## Classifying Newswire Topics
*A multiclass classification example*
### Loading to Dataset
Load the Reuters dataset containing 11.228 newswires (reduced to the 10.000 most occurring words), in 46 mutually 
exclusive topics.

In [2]:
# for running on CPU only (Laptop)
import os
# (opt.) force CPU use
os.environ["CUDA_DEVICE_ORDER"] = "PCI_BUS_ID"
os.environ["CUDA_VISIBLE_DEVICES"] = "-1"

In [3]:
from keras.datasets import reuters

# load data and split into train (8.982/~80%) and test (2.246/~20%) data
(train_data, train_labels), (test_data, test_labels) = reuters.load_data(num_words=10000)

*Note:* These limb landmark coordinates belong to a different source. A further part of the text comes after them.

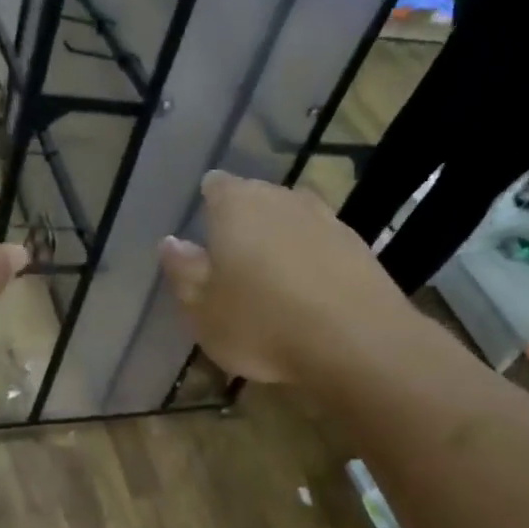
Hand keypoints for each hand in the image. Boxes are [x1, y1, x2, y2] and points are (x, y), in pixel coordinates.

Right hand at [158, 171, 413, 383]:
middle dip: (243, 222)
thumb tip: (171, 243)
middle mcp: (281, 199)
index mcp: (236, 206)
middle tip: (232, 261)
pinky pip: (320, 243)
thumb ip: (183, 272)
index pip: (216, 186)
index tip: (204, 233)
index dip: (208, 205)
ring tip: (270, 277)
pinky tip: (306, 291)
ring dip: (279, 240)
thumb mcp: (202, 310)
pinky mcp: (357, 245)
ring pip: (290, 219)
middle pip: (255, 198)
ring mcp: (325, 218)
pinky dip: (309, 259)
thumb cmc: (261, 324)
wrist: (356, 341)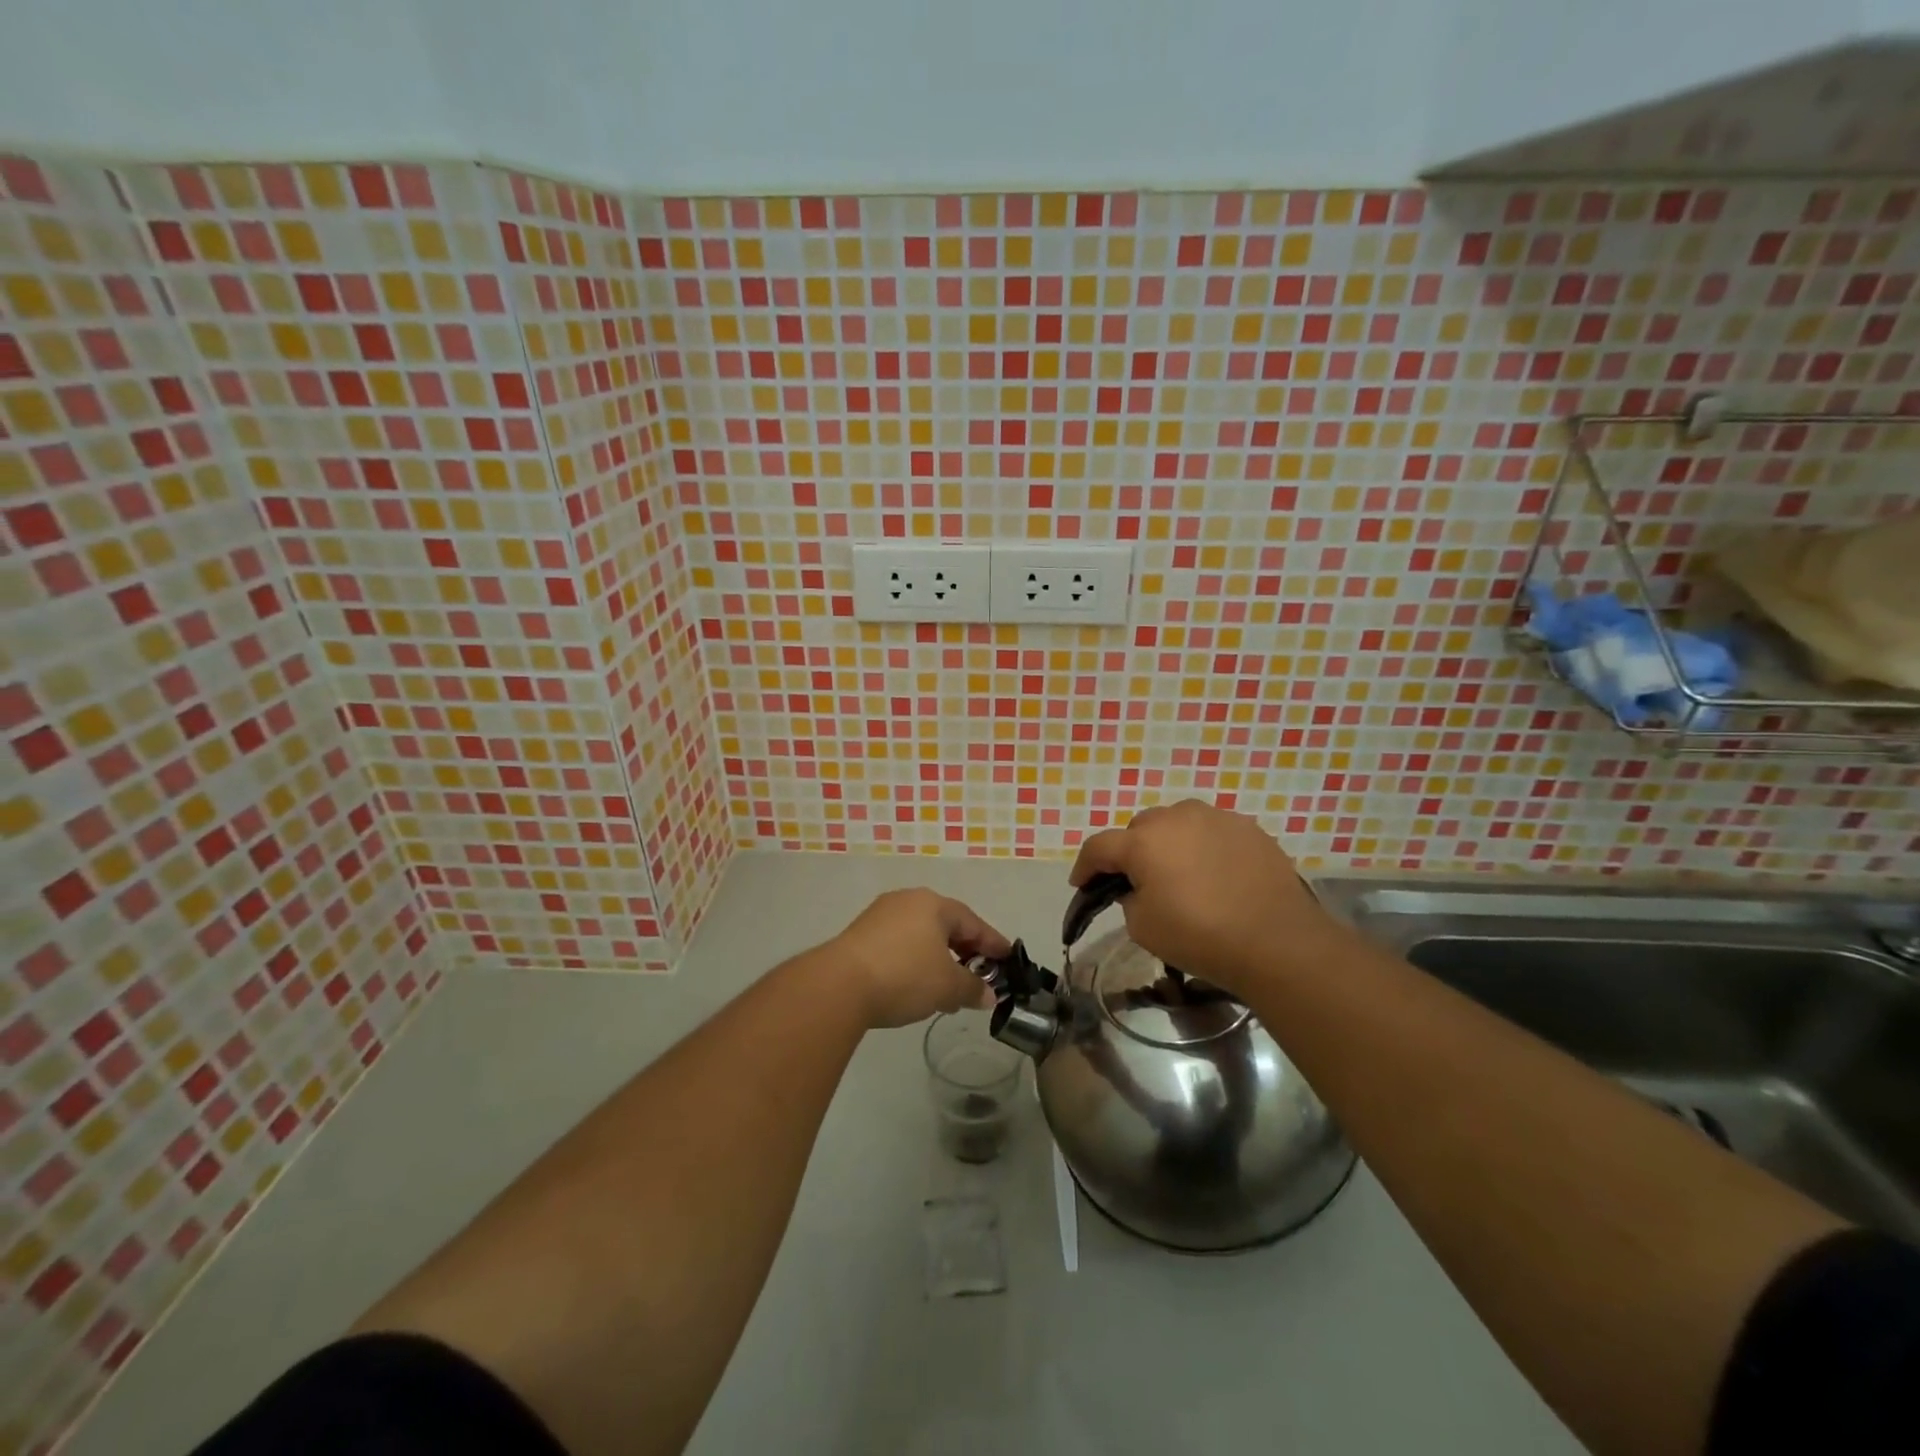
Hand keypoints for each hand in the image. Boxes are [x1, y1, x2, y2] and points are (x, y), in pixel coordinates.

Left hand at [829, 889, 1010, 1029]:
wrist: (839, 985)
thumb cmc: (904, 976)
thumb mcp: (947, 986)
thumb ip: (973, 988)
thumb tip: (988, 995)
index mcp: (934, 904)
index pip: (973, 923)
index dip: (993, 944)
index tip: (1009, 960)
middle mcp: (908, 901)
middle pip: (946, 925)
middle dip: (965, 952)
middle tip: (980, 975)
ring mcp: (881, 915)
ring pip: (922, 935)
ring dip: (939, 959)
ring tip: (949, 988)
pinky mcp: (861, 934)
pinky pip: (900, 944)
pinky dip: (915, 961)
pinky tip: (917, 985)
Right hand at [1069, 800, 1336, 994]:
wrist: (1277, 942)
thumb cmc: (1200, 936)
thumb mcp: (1143, 928)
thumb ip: (1129, 899)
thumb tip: (1139, 887)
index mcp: (1143, 841)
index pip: (1099, 847)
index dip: (1085, 867)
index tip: (1081, 885)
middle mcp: (1177, 818)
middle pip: (1140, 830)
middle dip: (1132, 852)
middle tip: (1137, 882)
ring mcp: (1217, 819)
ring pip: (1178, 824)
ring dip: (1170, 844)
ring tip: (1180, 874)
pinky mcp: (1249, 829)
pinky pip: (1213, 833)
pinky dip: (1204, 848)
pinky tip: (1215, 875)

# reverse index mapping and decode sample
word_index = reuters.get_word_index()
reverse_word_index = dict([(val, key) for (key, val) in word_index.items()])
def decode_newswire(newswire):
    return " ".join([reverse_word_index.get(i-3, "?") for i in newswire])
print(decode_newswire(train_data[0]))

Using TensorFlow backend.


Downloading data from https://s3.amazonaws.com/text-datasets/reuters_word_index.json
? ? ? said as a result of its december acquisition of space co it expects earnings per share in 1987 of 1 15 to 1 30 dlrs per share up from 70 cts in 1986 the company said pretax net should rise to nine to 10 mln dlrs from six mln dlrs in 1986 and rental operation revenues to 19 to 22 mln dlrs from 12 5 mln dlrs it said cash flow per share this year should be 2 50 to three dlrs reuter 3


### Preparing the Data

In [4]:
import numpy as np

# function to vectorize data
def vectorize_sequences(sequences, dimension=10000):
    results = np.zeros((len(sequences), dimension))
    for i, sequence in enumerate(sequences):
        results[i, sequence] = 1
    return results

# vectorize data
x_train = vectorize_sequences(train_data)
x_test = vectorize_sequences(test_data)

# function to "one-hot" encode
def encode_one_hot(labels, dimension=46):
    results = np.zeros((len(labels), dimension))
    for i, label in enumerate(labels):
        results[i, label] = 1
    return results

# vectorize labels
one_hot_train_labels = encode_one_hot(train_labels)
one_hot_test_labels = encode_one_hot(test_labels)